Growth5 Blog

Monday, May 11, 2009

Warren Buffet / Berkshire Hathaway First Quarter Losses

Berkshire Hathaway lost $1.53 billion in the first quarter. It seems like whenever this happens, there is noise about whether or not anyone should be listening to what Warren Buffet has to say because we're not sure if he is brilliant or just lucky.

I get the argument that Buffet was lucky to have been born in the perfect era to match how his brain is wired, he's said so himself, but shouldn't that mean we have more of a reason to listen to him than not?

With a 20.3% annualized return since 1965, here's three points that make the case against luck:
1. Brilliant: Buffet buys businesses that he understands and that have a sustainable advantage in areas that have a great chance of being relevant for a long time: razors, furniture, candy, etc... Not fancy, but reliable. When he can get these businesses at a great price all the better. When he can purchase these businesses privately, he doesn't have to worry about the volatile market getting around to recognizing their value. He can just take their profits and re-invest elsewhere, and then repeat the process.

Luck: investing in businesses or derivatives or trends you don't understand. See the Internet Bubble or the more recent Derivative Meltdown that has brought the economy to its knees.

Buffet didn't invest in Yahoo in the late 90's because he didn't understand how it would make money or better yet didn't believe that the P/E multiple it was trading at could be met as it would have meant that Yahoo's business would eventually have to be larger than the US GDP at the time.

Berkshire Hathaway (BH) has spent the last couple years unwinding the 20,000 derivatives held by their subsidiary General Re.

And yes, part of BH's first quarter losses were having to take paper losses on derivatives that won't mature for another 15-20 years.
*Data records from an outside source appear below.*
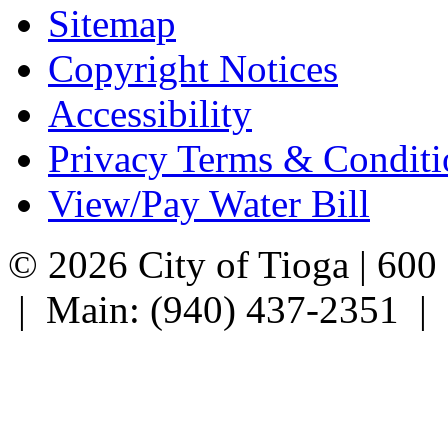
Sitemap
Copyright Notices
Accessibility
Privacy Terms & Conditi
View/Pay Water Bill
© 2026 City of Tioga | 600
| Main: (940) 437-2351 |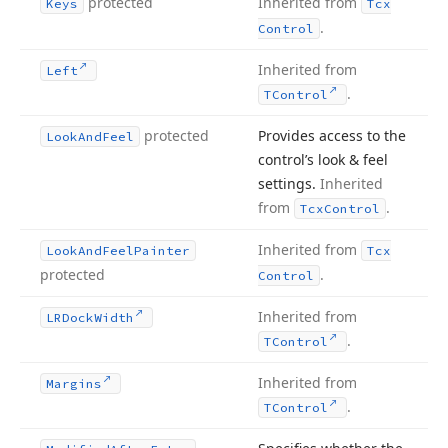
protected
Inherited from
Keys
Tcx
.
Control
Inherited from
Left
.
TControl
protected
Provides access to the
Look
And
Feel
control’s look & feel
settings.
Inherited
from
.
Tcx
Control
Inherited from
Look
And
Feel
Painter
Tcx
protected
.
Control
Inherited from
LRDock
Width
.
TControl
Inherited from
Margins
.
TControl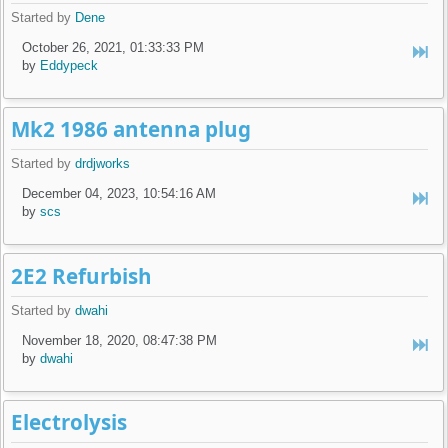
Started by
Dene
October 26, 2021, 01:33:33 PM
by
Eddypeck
Mk2 1986 antenna plug
Started by
drdjworks
December 04, 2023, 10:54:16 AM
by
scs
2E2 Refurbish
Started by
dwahi
November 18, 2020, 08:47:38 PM
by
dwahi
Electrolysis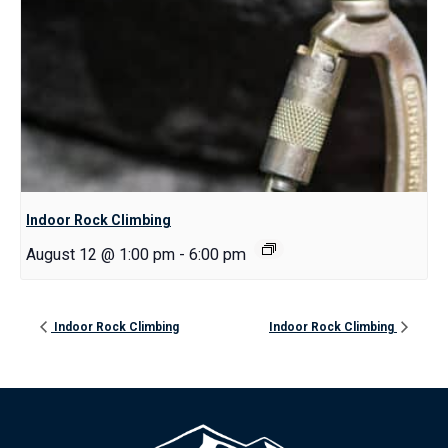
Indoor Rock Climbing
August 12 @ 1:00 pm
-
6:00 pm
Indoor Rock Climbing
Indoor Rock Climbing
But Buffet points out that BH holds the cash backing those derivatives and invests it elsewhere to hedge against potential actual losses 15 years from now (much like he invests insurance "float"). Furthermore, these derivatives are based on where the markets will be 15-20 years from now, a topic I think we can agree that Warren Buffet does understand.

2. Brilliant: Buffet has a "buy and hold forever" philosophy. This avoids worrying about timing an unpredictable market at the exact right time, every time.

Luck: timing the market on a consistent basis.

3. Brilliant: keeping it simple, knowing what works and sticking it to it. In the market, for example, Buffet believes you should be fearful when those around you are greedy and greedy when those around you are fearful.

In March we blogged about Buffet's most recent shareholder letter, in it, he says, "Beware of geeks bearing formulas."

Luck: depending on complex algorithms that very few understand, are not transparent and don't allow for environmental changes: like, oops, we didn't factor in the fact that housing prices could go down, our bad.

See: Collateralized Debt Obligations, Credit Default Swaps and all sorts of other derivatives that investors around the world lost money on. You've all heard squawking from global markets blaming the US for putting these derivatives together in the first place. Which is exactly like blaming Vegas because you put $5,000 on the Patriots winning the Super Bowl when they were undefeated. We, the US, just put these derivatives on the board. World: you knew the risk or maybe you didn't because these derivatives had been so good to you for so long.

Either way World, I would argue you would've been better off listening to Warren Buffet about keeping it simple, greed & fear, geeks with formulas, etc...
Mr. Buffet, please keep sharing. It is highly improbable that you have been lucky for 44 years. I'm going to go out on a limb and predict that you actually know what you're talking about.